Visible genetics: the family history

Doctors have always taken a family history as part of the initial evaluation of a patient. Physical features, health and ailments that run in families are visible genetic information. Height and body shape, nose shape, bunions, baldness, premature white hair all “run in” families. So do a variety of illnesses. Family history tells the story of genes that have expressed themselves already. Laboratory analysis of an individual’s genes attempts to predict what may happen in the future.

Laboratory genetics

In a few rare illnesses such as cystic fibrosis, sickle cell disease, and some devastating neurological degenerative disorders resulting from errors in very small parts of the genetic code, the genetic information is clear cut – the individual has an abnormal gene, and they have or will eventually show signs of the disease. These diseases, along with problems of chromosome breakage or duplication such as Downs syndrome, are the object of prenatal screening tests.  For the most part, however, genetic results are statistics – the odds that a problem will eventually appear. Potentially damaging treatments applied to healthy people, based only on future odds,  is the “for worse” change that may come with the addition of genetic information in the practice of  everyday medicine.

 The problems with statistical medicine 

Statistical predictions apply to large numbers of people, not to individuals. Not all people who have a gene associated with Alzheimer’s dementia will get the disease, but since more people born with that particular gene will develop Alzheimer’s than those born without it, the gene is said to increase the risk for the Alzheimer’s disease. The prediction of a strongly hereditary trait – one associated with an 85% likelihood that some kind of illness or cancer will appear by a given age – gives the impression that the illness is almost inevitable for every member of the family. But from the standpoint of an individual within the family, the risk is always 50%.  Either they will or will not be affected.

The importance of treatment availability when disease risk is high

What does knowing that there is an increased risk of suffering a given disease do for you? If there is a treatment that prevents the evolution of the disease, and it has no adverse effects, then it would be reasonable to gamble on undergoing treatment based on worry that the disease will appear, rather than waiting to see if one is in the lucky percentage that escapes. Women who undergo removal of their breasts and or ovaries because they have a genetic trait that greatly increases risk for cancer in these organs have made this judgment.  (They also must accept the minuscule risk that breast or ovarian cancer can still occur even after surgical removal of the organs.)

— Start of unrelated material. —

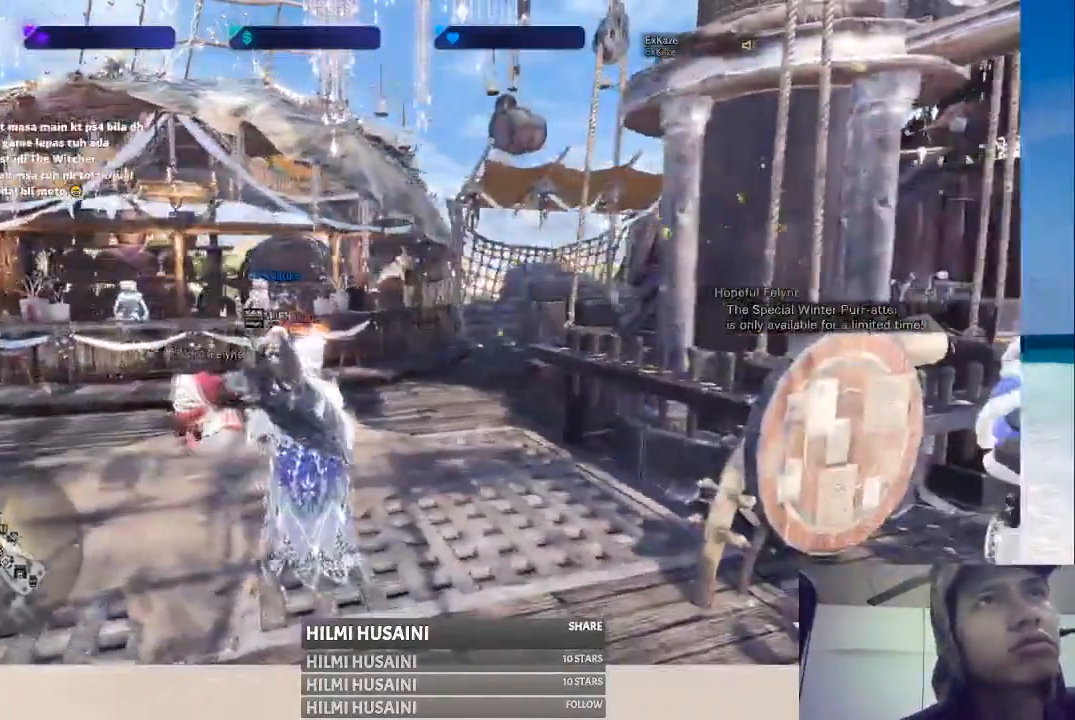
{"buttons": [], "left_stick": "center", "right_stick": "center", "events": []}
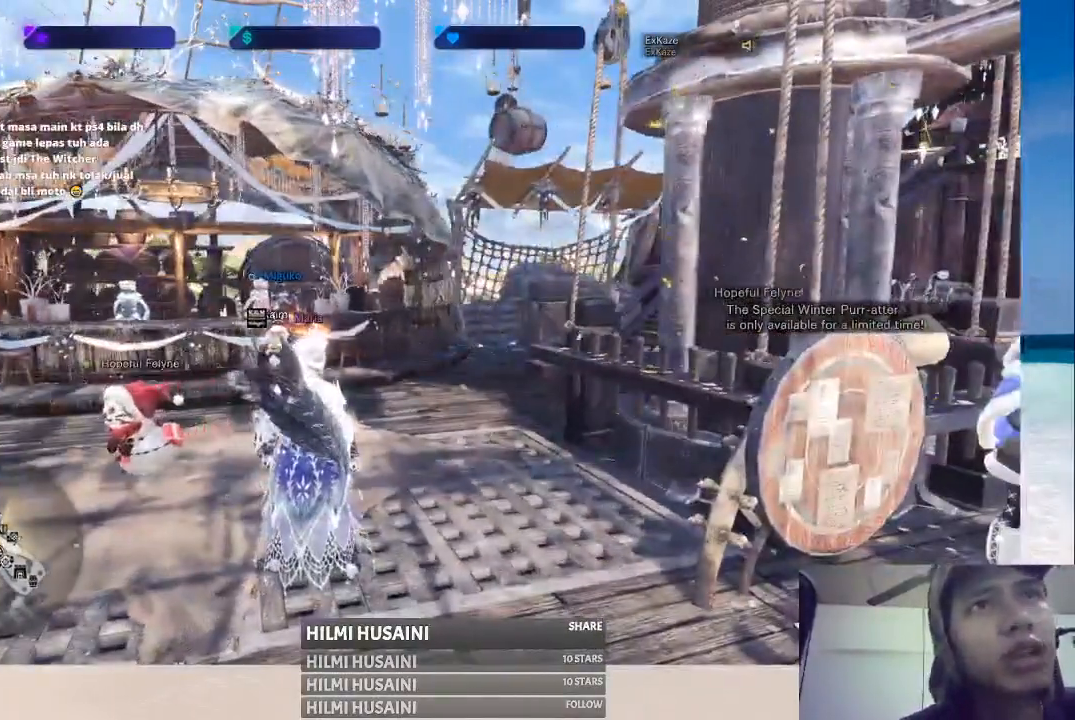
{"buttons": [], "left_stick": "center", "right_stick": "center", "events": [[200, "right_stick", "left"], [450, "right_stick", "center"]]}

In the case of the devastating brain degeneration known as Huntington’s disease (HD), people usually know they are at risk because one parent has developed the characteristic dementia and movement disorder in midlife. Because of the so called dominant inheritance pattern of HD, half of the offspring of the parent, statistically, will also be affected.  But no one knows which children carry the gene unless testing is done. Now available and definitive, the genetic test for this disease is a double-edged sword. Life is normal for the carriers of the gene until middle age. The knowledge of what is coming might convince the bearer of the gene not to reproduce, but also make living a full and happy life seem out of reach.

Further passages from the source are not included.